2. Snack attacks and my response to them are not a reflection of my character.

3. My menopause symptoms are aggravated by alcohol and blood sugar swings.

4. Dealing with difficult emotions is not easy, but neither booze nor overeating actually helps. In fact, these coping behaviours just create more problems.

5. My “judgy self” crops up at the most surprising times. I now have some strategies for catching her and stopping unhelpful cycles of behaviour and unwanted outcomes.

6. Going to bed early is a really good thing to do when life feels overwhelming, rather than trying to persist with a day that makes a bottle of wine and eating a whole cheese platter seem like the smartest idea I’ve ever had.

7. I’m very good at scaring myself. Emerging from Covid lockdown seemed like a terrifying prospect. I was afraid of strangers. I was afraid of acting rude, dumb, or awkward. I was afraid of being judged by my friends who I’ve not seen in ages. I was afraid of all the government rules and not being able to remember what was expected of me.
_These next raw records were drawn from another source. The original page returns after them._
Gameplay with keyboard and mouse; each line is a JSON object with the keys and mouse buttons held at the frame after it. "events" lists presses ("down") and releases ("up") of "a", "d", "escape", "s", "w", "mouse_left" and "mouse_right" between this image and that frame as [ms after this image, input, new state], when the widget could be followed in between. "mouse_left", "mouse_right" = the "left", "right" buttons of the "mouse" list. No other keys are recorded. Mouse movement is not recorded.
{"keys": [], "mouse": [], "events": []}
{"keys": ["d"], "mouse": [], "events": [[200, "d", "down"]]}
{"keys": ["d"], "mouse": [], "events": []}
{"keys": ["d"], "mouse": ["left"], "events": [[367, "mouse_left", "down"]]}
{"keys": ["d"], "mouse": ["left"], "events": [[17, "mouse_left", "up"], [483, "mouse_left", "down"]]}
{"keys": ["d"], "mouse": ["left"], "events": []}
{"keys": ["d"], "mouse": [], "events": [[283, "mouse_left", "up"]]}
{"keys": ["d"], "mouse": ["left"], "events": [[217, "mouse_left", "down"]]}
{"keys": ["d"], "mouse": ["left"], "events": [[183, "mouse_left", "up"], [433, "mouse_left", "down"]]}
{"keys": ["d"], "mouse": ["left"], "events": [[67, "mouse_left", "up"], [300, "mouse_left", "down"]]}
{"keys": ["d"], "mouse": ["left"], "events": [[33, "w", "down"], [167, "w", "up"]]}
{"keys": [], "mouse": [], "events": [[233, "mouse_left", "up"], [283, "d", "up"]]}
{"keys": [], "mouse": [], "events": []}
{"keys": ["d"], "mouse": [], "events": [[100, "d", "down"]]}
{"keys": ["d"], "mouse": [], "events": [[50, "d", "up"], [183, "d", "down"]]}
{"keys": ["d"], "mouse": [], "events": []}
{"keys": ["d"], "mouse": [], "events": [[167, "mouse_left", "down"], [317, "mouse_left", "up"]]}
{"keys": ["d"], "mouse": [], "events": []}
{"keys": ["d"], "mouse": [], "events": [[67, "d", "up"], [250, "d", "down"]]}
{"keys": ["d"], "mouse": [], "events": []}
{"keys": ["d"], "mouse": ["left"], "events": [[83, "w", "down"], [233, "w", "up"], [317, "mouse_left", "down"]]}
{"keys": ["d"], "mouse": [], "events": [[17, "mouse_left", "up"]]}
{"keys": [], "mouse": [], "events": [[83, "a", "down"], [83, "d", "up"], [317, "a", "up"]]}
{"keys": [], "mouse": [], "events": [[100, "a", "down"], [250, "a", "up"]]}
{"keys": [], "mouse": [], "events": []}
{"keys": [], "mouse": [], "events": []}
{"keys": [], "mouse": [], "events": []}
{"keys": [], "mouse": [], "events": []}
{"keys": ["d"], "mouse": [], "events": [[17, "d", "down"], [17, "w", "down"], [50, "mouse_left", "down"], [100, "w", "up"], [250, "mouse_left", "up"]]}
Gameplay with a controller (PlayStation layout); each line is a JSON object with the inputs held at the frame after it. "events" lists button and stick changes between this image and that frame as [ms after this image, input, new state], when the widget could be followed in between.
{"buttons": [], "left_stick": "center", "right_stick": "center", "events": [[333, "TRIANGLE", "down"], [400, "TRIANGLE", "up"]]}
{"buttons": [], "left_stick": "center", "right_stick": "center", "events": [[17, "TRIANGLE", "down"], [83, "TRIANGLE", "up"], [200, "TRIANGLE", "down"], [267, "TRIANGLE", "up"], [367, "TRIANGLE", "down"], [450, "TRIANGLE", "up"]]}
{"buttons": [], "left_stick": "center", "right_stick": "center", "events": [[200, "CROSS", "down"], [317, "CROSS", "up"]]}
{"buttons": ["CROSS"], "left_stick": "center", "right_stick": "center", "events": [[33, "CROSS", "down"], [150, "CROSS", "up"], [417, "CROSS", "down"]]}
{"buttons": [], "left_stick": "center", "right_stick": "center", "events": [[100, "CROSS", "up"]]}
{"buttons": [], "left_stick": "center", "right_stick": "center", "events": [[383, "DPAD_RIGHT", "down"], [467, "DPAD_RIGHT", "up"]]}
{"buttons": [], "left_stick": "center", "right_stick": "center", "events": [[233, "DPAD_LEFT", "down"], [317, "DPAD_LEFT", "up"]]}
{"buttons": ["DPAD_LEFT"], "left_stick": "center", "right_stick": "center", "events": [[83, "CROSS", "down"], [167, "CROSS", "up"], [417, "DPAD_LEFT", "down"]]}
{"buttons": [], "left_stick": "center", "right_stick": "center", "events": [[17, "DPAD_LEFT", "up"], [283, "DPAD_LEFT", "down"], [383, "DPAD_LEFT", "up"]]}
Turns out, almost everyone feels the same way and in fact people are generally cutting each other a lot of slack.

5 Comments

  1. I always find it fascinating and motivating on how if we focus on an area we want to improve upon that good outcomes will be the results. Great job my friend! I’m also learning “Eating properly balanced meals …” is such a game changer. Thanks for the inspiration😊

    Liked by 1 person

    1. Indeed! What I find interesting about this is that some of the greatest benefits were totally unanticipated, and I wouldn’t have thought them valuable when I started- like the “clean mouth” thing. I would have thought big deal, use a mouthwash. It’s like my mouth has time to heal almost between meals, or the pH is better eating real proper food which impacts how my whole mouth feels. What else, who would have known the whole bad dreams situation would go away? Pretty amazing. Way more valuable to me than any weight loss.

      Liked by 2 people

      1. thats awesome..i really never thought about that but it makes sense. right now i am focusing on depression/anxiety..not drinking has been a major help, of course but i am truly going through the gambit of how to fix it- up to and including tracking my food intake and how it makes me feel so kind of along the same track.Congrats…love hearing success stories!

        Liked by 1 person

      2. Yeah, I was thinking about your comment about smoking and drinking etc. I had a big rebellion last night (one of my “I’m an adult and can do what I want” moments) but when I went to bed I still congratulated myself on not drinking at the end of everything. That meant I didn’t pick any fights with anyone, or make some goofy decisions about anything, etc etc. There’s only so much a person can handle all at once. Last year I would have woken up in the morning and thought I was a loser, but today I was like go me, I didn’t drink (or fight or do dumb stuff)!